- **YOUR INSTRUCTIONS**
Reproduce the data word for word, starting at its first line and ending at the line that contains "GAMME : Yamaha Textile", including both of those lines.

----- RAW DATA

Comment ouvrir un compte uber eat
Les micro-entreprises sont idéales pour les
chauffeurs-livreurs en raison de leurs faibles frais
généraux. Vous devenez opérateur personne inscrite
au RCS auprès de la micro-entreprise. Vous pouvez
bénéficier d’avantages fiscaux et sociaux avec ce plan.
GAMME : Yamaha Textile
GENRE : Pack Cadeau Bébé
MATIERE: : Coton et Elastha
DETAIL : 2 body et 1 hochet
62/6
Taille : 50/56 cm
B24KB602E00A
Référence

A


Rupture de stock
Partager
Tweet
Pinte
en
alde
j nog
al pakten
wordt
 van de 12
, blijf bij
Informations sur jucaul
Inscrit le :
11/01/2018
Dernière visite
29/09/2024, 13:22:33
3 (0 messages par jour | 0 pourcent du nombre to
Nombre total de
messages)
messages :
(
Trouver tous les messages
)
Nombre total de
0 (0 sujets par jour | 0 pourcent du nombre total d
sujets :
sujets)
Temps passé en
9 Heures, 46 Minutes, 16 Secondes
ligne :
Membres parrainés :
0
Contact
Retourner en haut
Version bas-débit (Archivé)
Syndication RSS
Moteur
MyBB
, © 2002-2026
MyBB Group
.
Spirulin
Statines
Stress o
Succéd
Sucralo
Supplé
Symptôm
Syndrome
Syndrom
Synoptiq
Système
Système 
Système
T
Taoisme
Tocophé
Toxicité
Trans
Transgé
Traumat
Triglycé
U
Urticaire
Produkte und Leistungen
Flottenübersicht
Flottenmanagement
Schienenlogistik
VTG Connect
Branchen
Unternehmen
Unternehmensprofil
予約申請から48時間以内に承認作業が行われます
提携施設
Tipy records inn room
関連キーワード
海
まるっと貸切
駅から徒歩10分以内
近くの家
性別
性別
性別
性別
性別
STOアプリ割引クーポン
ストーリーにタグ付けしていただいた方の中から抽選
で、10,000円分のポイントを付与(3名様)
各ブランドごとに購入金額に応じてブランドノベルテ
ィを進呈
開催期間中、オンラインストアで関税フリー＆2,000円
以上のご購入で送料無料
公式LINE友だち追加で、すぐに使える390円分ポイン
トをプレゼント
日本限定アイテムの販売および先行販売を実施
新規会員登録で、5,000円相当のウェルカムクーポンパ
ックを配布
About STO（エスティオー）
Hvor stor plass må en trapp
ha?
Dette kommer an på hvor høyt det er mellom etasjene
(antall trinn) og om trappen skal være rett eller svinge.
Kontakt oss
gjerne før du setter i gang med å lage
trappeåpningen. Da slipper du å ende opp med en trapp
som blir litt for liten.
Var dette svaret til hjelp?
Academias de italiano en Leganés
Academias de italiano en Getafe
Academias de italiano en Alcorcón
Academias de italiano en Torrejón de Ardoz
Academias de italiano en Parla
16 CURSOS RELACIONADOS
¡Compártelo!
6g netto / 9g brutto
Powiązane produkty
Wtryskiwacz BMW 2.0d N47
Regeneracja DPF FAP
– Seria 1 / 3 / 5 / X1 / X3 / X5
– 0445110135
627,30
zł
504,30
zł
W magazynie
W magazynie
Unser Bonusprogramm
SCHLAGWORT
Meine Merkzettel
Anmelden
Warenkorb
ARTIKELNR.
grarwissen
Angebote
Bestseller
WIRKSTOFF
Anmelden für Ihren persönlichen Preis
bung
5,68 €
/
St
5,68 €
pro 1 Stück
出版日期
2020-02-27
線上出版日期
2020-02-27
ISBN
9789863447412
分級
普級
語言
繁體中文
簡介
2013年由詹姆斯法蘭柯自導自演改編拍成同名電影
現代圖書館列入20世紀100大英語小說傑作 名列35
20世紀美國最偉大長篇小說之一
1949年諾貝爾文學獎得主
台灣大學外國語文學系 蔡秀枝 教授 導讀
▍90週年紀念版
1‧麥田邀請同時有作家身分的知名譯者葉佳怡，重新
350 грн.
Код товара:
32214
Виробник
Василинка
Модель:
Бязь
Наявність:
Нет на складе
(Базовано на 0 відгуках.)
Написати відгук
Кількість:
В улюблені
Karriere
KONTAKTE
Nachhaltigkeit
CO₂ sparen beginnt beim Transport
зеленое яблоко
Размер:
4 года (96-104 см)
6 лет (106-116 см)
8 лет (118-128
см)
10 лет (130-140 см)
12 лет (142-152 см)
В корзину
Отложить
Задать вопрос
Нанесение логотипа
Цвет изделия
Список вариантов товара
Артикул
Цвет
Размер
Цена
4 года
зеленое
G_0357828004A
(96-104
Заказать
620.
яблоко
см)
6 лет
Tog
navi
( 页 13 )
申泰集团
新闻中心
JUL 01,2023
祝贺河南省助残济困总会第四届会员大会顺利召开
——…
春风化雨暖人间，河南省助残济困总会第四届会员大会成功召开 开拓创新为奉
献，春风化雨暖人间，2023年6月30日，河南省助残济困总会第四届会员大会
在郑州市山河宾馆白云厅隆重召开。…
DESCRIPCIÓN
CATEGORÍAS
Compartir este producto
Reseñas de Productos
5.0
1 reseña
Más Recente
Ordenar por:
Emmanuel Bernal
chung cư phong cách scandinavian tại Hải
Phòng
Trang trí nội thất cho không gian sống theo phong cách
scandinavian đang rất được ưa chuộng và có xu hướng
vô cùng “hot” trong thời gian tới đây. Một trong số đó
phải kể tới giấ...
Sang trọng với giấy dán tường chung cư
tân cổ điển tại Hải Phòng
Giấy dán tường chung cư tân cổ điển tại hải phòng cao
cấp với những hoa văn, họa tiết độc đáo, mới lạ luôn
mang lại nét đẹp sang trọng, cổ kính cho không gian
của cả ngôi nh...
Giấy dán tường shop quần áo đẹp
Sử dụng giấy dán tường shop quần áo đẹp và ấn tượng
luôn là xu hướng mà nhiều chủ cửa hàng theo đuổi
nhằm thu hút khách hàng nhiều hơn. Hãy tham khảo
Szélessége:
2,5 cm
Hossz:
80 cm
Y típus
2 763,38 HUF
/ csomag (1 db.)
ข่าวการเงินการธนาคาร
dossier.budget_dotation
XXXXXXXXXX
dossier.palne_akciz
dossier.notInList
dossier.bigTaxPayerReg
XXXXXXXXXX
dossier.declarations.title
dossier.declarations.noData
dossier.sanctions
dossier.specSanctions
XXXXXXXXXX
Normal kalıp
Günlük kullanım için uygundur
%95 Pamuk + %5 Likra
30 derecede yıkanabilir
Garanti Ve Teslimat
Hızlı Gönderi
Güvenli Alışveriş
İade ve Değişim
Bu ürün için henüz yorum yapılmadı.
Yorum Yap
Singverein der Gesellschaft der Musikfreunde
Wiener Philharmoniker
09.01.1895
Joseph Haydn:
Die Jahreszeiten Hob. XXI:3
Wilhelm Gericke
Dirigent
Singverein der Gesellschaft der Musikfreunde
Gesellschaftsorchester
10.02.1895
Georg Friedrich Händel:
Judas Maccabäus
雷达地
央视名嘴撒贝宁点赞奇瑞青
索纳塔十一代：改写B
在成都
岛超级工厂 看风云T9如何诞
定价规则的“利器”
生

----------

- **RESULT**
Comment ouvrir un compte uber eat
Les micro-entreprises sont idéales pour les
chauffeurs-livreurs en raison de leurs faibles frais
généraux. Vous devenez opérateur personne inscrite
au RCS auprès de la micro-entreprise. Vous pouvez
bénéficier d’avantages fiscaux et sociaux avec ce plan.
GAMME : Yamaha Textile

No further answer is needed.